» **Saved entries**
*** Block opens ***

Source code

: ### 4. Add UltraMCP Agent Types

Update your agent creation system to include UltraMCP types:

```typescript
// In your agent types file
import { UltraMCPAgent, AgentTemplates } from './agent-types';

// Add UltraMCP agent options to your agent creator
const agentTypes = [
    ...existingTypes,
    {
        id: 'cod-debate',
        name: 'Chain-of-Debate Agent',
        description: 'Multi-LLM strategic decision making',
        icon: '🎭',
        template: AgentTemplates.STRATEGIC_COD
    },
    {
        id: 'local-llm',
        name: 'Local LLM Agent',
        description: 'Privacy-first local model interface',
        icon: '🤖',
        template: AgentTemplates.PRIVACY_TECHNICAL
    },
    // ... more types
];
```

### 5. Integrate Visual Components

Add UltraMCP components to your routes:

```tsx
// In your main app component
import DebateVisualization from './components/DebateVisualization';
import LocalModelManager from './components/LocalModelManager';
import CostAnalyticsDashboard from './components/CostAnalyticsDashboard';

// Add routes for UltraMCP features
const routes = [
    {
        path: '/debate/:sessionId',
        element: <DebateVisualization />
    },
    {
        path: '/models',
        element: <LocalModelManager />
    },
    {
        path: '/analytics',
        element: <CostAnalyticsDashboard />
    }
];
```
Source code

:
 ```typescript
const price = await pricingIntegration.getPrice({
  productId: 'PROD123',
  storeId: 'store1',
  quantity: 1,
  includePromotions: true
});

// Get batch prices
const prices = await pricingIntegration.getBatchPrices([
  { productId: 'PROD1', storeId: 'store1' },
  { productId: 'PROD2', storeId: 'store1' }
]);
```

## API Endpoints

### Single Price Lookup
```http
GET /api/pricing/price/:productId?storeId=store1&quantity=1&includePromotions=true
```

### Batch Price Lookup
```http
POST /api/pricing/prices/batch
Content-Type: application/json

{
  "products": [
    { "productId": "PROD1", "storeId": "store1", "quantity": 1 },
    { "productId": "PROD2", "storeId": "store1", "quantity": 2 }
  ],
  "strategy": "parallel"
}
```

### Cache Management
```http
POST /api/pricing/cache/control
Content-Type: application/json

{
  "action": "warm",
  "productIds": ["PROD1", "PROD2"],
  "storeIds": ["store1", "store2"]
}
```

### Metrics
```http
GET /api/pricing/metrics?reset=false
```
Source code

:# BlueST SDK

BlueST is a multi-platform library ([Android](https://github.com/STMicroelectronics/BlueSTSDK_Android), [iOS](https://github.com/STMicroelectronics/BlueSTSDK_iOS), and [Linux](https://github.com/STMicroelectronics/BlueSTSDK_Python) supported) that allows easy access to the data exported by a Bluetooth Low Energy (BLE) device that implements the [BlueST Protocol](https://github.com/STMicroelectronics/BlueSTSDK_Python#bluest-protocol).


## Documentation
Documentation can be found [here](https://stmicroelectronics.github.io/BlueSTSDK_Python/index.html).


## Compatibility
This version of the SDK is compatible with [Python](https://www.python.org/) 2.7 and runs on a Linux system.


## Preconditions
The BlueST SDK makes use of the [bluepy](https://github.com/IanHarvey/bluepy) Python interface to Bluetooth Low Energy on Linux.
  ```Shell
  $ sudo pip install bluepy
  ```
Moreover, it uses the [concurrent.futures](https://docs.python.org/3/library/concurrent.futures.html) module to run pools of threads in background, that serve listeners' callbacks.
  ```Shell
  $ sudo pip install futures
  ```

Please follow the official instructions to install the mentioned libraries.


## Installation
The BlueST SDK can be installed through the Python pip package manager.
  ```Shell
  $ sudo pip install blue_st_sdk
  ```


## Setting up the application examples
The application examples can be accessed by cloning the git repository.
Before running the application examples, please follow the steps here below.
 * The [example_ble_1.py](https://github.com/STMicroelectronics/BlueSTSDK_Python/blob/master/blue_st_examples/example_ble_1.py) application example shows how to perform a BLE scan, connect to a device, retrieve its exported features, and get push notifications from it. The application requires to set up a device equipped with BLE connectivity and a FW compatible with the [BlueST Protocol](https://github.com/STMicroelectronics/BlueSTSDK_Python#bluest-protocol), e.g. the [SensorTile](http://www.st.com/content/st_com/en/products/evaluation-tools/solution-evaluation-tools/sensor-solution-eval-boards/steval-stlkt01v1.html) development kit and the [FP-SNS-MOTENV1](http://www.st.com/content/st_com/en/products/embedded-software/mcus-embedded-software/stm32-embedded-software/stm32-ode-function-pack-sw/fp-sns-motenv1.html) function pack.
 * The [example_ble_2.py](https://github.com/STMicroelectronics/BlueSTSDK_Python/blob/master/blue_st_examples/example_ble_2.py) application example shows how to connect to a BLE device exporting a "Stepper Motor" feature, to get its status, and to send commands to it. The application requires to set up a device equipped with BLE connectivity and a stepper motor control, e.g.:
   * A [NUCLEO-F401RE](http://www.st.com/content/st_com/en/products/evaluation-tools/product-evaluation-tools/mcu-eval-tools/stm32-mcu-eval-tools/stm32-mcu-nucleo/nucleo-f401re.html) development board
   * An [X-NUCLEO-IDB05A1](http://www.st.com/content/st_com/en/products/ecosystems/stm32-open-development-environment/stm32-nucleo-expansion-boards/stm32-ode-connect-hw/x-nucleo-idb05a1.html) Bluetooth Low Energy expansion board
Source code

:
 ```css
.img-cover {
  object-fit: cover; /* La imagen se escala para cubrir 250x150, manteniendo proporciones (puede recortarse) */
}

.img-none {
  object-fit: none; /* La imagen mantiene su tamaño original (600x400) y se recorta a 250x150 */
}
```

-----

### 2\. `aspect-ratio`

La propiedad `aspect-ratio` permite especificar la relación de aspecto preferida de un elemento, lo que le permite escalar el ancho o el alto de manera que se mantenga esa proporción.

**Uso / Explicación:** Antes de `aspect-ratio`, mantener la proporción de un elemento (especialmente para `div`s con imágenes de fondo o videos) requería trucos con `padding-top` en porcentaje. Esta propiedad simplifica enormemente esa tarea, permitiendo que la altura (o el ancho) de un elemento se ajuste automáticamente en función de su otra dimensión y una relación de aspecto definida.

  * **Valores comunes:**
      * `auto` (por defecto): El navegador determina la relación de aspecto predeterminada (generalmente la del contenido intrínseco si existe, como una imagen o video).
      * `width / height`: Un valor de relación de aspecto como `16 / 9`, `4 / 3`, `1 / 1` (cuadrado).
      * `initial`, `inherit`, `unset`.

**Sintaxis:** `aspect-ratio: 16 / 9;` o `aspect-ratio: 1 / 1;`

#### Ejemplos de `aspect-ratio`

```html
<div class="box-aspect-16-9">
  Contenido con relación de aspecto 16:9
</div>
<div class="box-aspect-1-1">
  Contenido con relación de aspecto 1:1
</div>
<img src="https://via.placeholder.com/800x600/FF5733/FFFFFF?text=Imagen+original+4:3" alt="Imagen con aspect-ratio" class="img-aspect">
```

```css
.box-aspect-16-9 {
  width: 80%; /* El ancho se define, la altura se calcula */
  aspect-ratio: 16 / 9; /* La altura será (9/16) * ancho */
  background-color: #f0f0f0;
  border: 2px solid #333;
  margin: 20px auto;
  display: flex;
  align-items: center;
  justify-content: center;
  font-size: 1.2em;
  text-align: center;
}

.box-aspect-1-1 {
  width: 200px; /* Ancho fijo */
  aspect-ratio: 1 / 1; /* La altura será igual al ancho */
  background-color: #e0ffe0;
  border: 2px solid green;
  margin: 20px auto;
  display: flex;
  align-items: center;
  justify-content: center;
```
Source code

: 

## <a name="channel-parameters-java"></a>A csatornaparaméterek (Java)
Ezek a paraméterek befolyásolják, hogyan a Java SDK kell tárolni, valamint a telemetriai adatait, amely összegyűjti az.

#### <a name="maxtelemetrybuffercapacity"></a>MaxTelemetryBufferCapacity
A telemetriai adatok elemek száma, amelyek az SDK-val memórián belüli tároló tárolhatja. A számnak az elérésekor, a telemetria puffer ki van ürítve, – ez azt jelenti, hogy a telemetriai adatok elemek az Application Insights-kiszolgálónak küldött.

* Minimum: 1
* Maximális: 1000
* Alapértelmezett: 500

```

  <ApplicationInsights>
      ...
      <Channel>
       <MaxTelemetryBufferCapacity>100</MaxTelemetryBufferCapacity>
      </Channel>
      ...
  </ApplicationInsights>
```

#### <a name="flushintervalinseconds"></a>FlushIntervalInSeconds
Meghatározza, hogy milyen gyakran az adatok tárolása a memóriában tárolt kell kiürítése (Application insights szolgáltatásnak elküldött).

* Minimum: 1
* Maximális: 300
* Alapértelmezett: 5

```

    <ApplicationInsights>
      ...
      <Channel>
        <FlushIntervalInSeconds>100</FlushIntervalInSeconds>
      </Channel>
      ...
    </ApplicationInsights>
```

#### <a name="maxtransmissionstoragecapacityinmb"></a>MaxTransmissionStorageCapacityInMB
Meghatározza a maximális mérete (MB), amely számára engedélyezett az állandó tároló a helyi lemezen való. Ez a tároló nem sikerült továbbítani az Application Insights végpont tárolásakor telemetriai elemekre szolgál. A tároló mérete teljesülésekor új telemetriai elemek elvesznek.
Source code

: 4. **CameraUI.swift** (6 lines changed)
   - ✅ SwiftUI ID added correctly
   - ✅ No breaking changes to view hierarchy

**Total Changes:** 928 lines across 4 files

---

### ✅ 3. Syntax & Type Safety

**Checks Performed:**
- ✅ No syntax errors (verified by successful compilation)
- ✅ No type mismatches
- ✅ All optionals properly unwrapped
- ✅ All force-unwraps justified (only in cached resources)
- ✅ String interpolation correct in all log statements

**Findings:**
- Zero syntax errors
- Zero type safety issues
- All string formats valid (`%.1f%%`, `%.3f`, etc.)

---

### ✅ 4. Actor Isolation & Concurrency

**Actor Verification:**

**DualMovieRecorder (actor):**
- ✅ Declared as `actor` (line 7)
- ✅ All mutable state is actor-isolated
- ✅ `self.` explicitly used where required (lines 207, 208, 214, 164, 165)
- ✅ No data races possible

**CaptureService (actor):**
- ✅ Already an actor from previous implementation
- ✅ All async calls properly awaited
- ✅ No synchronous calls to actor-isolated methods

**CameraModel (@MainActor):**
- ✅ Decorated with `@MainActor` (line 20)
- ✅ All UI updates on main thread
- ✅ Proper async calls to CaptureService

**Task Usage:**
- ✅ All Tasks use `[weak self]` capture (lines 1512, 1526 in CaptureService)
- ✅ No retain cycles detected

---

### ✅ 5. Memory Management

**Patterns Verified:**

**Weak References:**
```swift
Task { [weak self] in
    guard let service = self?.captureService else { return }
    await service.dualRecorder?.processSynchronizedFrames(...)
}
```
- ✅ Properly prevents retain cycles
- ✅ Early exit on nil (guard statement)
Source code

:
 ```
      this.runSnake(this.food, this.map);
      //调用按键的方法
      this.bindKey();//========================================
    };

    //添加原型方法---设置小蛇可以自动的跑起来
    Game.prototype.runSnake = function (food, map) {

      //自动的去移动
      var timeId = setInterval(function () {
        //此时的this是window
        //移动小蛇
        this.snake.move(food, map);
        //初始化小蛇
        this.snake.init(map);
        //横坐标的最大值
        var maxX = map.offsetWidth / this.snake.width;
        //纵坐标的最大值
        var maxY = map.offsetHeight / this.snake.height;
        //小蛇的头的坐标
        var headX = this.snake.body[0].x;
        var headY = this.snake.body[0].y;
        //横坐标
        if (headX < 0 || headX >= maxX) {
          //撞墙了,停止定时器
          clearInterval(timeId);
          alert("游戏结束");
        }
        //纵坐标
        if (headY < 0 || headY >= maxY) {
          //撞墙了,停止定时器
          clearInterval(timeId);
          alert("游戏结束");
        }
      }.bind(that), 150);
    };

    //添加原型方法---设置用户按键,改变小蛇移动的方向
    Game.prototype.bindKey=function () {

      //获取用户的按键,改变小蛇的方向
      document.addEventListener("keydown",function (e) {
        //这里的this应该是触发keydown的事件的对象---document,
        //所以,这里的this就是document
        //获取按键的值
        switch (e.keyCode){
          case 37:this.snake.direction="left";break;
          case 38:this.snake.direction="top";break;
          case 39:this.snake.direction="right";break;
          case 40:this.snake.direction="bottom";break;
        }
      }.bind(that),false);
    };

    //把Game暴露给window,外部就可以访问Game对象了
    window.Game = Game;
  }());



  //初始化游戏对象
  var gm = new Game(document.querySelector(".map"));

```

*** Block closes ***

» **Aim of the task**
Would you please filter the lines above and copy every one that includes "text"?

» **Response area**
<img src="https://via.placeholder.com/800x600/FF5733/FFFFFF?text=Imagen+original+4:3" alt="Imagen con aspect-ratio" class="img-aspect">
  text-align: center;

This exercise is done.